Quel maître d’ouvrage n’a pas rêvé de pouvoir commander puis réceptionner un ouvrage avec un niveau de service garanti, évitant ainsi, sur une période de durée de vie spécifiée, de faire face à de coûteuses réparations, problématiques vis-à-vis des contraintes d’exploitation et mal acceptées par les usagers ? L’approche performantielle peut y mener, et Didier BRAZILLIER, directeur de l’ingénierie DIR Centre-Est, fait part du point de vue de l'expert, en rappellant que efforts de rigueur dans la définition de leurs attentes de la part du maître d’ouvrage et de son maître d’œuvre restent indispensables.
Ne pas oublier les fondamentaux
Il convient de rappeler avec force que l’application de cette méthode ne permettra aucunement de s’affranchir d’un suivi régulier et d’un entretien courant normal au cours de la vie de l’ouvrage, pas plus que la mise de côté des normes habituelles sur les matériaux constitutifs du béton.
Afficher ses attentes et savoir s’entourer
Il convient d’exposer résolument et clairement, le plus en amont possible, le recours souhaité à ce type d’approche, ses exigences et la description de l’environnement précis dans lequel sera construit l’ouvrage.
Pour être précis, explicite et conforme au cadre des normes Eurocodes (voir guide SETRA « Application des Eurocodes par le maître d’ouvrage, le programme d’un OA aux Eurocodes » – février 2010 – Réf. 1002) et du guide « Application de l’approche performantielle du LCPC » , le maître d’ouvrage doit s’entourer d’un AMO ou d’un maître d’œuvre expérimenté dans ce domaine.
Cela est indispensable compte tenu de la technicité de la définition des données d’entrée qui doivent être pertinentes, adaptées à l’ouvrage et cohérentes entre elles pour éviter l’accumulation de prescriptions parfois contradictoires ou la multiplication des formules exigées pour chaque partie d’ouvrage sans plus-value.
Offrir les conditions de réussite et encourager l’innovation
La définition des indicateurs de durabilité pertinents et des seuils d’acceptation est particulièrement importante, car conditionnant l’économie générale des études.

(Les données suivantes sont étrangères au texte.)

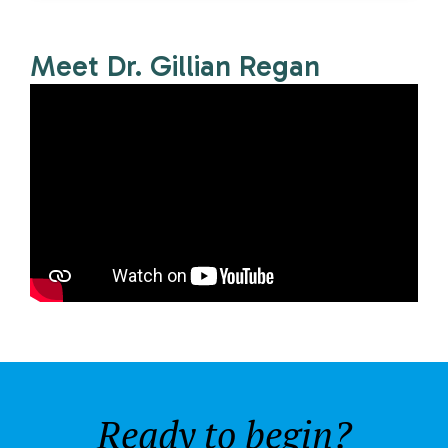
Meet Dr. Gillian Regan
Ready to begin?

Le maître d’ouvrage veillera à donner du temps pour permettre les études formulation et la validation des épreuves de convenance, mais aussi pour que l’entreprise et son BPE puissent s’emparer de la souplesse offerte par l’approche performantielle pour optimiser les formules tant du point de vue économique qu’environnemental.
On aura d’ailleurs tout intérêt dans les pièces contractuelles à rechercher à valoriser cette optimisation (prime à des bétons à moindre impact environnemental ou prise en charge de plusieurs études de formulation par exemple) pour encourager à explorer cette voie, qui est fondamentale dans une logique de Développement Durable.

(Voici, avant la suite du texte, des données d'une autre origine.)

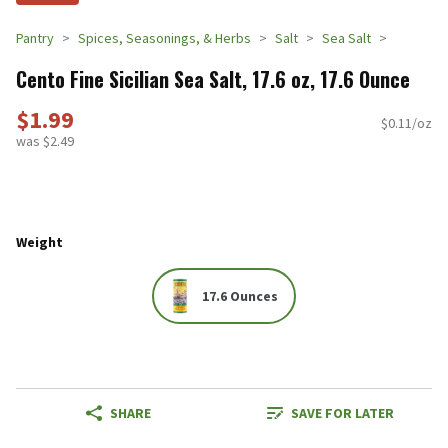
Pantry
Spices, Seasonings, & Herbs
Salt
Sea Salt
Cento Fine Sicilian Sea Salt, 17.6 oz, 17.6 Ounce
$1.99
$0.11/oz
was $2.49
Weight
17.6 Ounces
SHARE
SAVE FOR LATER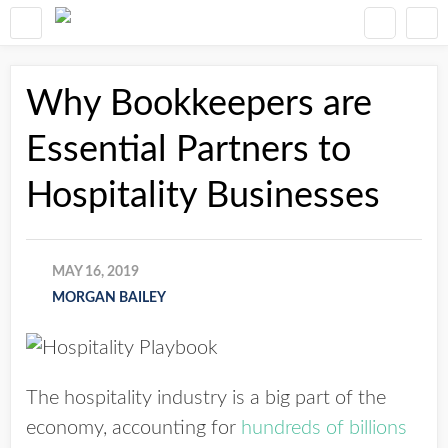
Why Bookkeepers are
Essential Partners to
Hospitality Businesses
MAY 16, 2019
MORGAN BAILEY
The hospitality industry is a big part of the
economy, accounting for
hundreds of billions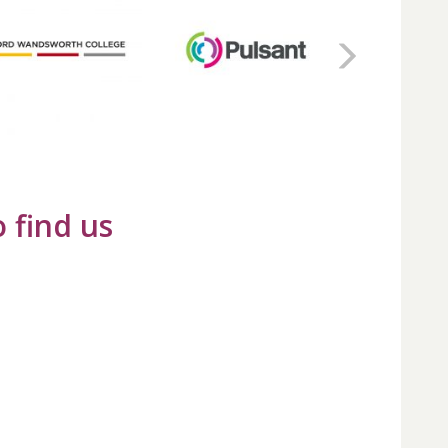
 find us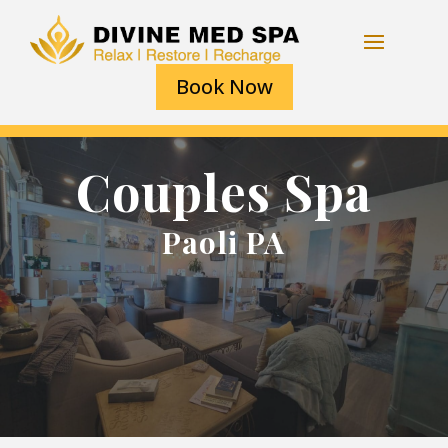
Book Now
Couples Spa
Paoli PA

Donner du temps, cela peut passer par une information anticipée des acteurs (avant le lancement de l’appel d’offres) via l’affichage d’une politique générale du maître d’ouvrage, résolument tournée vers une analyse en coût global ou via un contact préalable avec les organismes professionnels...

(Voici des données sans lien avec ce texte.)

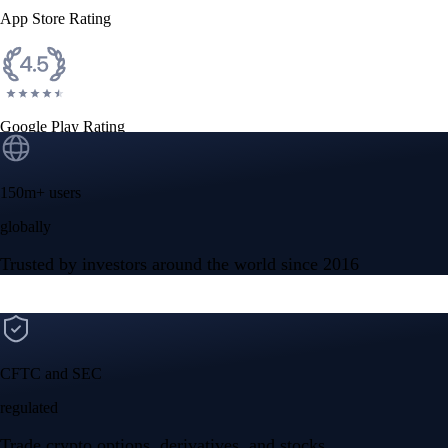
App Store Rating
Google Play Rating
150m+ users
globally
Trusted by investors around the world since 2016
CFTC and SEC
regulated
Trade crypto options, derivatives, and stocks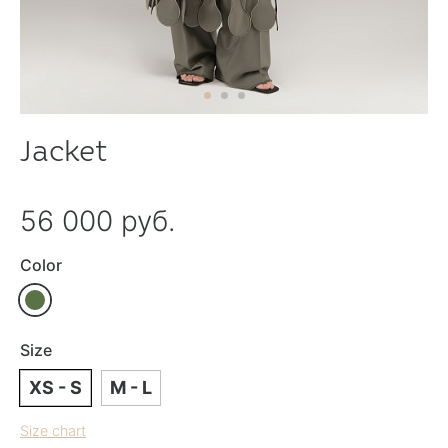
Jacket
56 000 руб.
Color
Size
XS - S
M - L
Size chart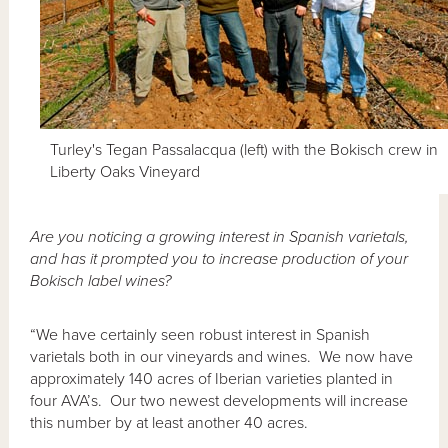
Turley's Tegan Passalacqua (left) with the Bokisch crew in
Liberty Oaks Vineyard
Are you noticing a growing interest in Spanish varietals,
and has it prompted you to increase production of your
Bokisch label wines?
“We have certainly seen robust interest in Spanish
varietals both in our vineyards and wines. We now have
approximately 140 acres of Iberian varieties planted in
four AVA’s. Our two newest developments will increase
this number by at least another 40 acres.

Ou encore par le financement d’études sur des matériaux locaux pour simplifier le recueil de données, voire par le recours à des formulations locales types préalablement testées et validées... Il est important de souligner que cette approche ne se résume pas uniquement à un pari de la part du maître d’ouvrage basé sur un contrat moral lors de la conclusion du marché. Il pourra avec quelques essais réguliers sur les bétons de la structure s’assurer que le vieillissement constaté est conforme aux prédictions initiales du modèle et donc disposer de véritables témoins de durée de vie.
Un appui pour les gestionnaires...
C’est aussi grâce à ces modèles de simulation des dégradations et de vieillissement, comme exposé par ailleurs, que l’approche performantielle est également un outil puissant pour l’évaluation de la durée de vie résiduelle probable d’une structure existante ou la prédiction de l’évolution des dégradations du béton structurel, ce qui est extrêmement précieux et potentiellement source d’économie.
Avec la généralisation de la méthode et quelques retours d’expérience attendus, on s’oriente bien vers une petite révolution dans la gestion d’un patrimoine d’ouvrages d’art.